Die Welt da draußen Hochschulmädchenreport
Zwischen Studienordnungen und Literaturlisten finden sich auf deutschen Uni-Servern überall Pornolinks. Wie kann das sein?
Deutsche Studenten galten nie als prüde. Umso mehr aber die Internetseiten ihrer Hochschulen: Fade Rechtecke in Pastelltönen und altmodische Hochschulwappen – nach außen geben sich die Hochschulen betont bürokratisch. Wer aber auf den Uni-Servern nachschaut, findet – versteckt zwischen Professorenporträts und Telefonlisten – haufenweise Pornobilder. Man muss bloß mit Googles »Erweiterter Suche« gezielt die einzelnen Server durchforsten.
Ein Beispiel ist der »Member«-Bereich des Instituts für Deutsche und Niederländische Philologie der FU Berlin. Dort zu sehen, unter der Domain der Hochschule: Nacktfotos von Kate Winslet, Badezimmerbilder von Paris Hilton und Links zu den viel besprochenen Sextapes von Britney Spears und Lindsay Lohan.

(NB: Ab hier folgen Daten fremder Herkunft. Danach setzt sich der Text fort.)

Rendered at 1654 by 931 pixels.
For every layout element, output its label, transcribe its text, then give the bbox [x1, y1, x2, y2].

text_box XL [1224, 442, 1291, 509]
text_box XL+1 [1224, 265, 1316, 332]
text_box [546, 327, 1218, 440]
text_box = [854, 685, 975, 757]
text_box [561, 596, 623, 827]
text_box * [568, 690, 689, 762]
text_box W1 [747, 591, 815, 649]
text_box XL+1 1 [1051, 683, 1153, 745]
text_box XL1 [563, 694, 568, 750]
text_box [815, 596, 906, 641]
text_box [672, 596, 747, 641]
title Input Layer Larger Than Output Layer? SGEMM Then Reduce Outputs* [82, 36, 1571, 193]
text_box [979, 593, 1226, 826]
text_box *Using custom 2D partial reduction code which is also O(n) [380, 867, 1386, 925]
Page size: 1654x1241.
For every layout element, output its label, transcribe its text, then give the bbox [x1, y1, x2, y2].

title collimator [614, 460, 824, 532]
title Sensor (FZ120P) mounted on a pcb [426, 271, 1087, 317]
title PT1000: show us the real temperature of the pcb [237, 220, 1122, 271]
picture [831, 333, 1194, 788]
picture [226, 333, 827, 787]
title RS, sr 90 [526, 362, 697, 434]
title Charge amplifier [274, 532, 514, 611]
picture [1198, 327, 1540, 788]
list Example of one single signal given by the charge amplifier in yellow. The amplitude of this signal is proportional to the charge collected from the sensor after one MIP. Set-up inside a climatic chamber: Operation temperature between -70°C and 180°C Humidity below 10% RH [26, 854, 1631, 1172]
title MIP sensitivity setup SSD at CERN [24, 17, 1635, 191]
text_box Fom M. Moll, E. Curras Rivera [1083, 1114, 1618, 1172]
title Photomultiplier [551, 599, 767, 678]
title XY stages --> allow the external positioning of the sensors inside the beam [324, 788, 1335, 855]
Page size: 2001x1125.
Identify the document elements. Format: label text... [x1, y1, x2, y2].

Gibt man im Suchfeld »Porno« ein, erhält man volle 45 Treffer wie »Basic Instinct Sharon Stone Sex Scene« oder »Jenna Jameson fucked hard«. Wer weiterklickt, wird auf kommerzielle Pornoseiten geleitet. Und es wird noch besser: Auf einer Seite der Uni Wuppertal kann man sogar Viagra bestellen. Auf den Seiten der Uni Köln erklärt ein Dokument, wie man ein erfolgreicher Pornostar wird. Und auf einer Seite des Fachbereichs Informatik der Universität Hamburg können Studenten in einem Fenster per Mausklick Pornofilme anschauen.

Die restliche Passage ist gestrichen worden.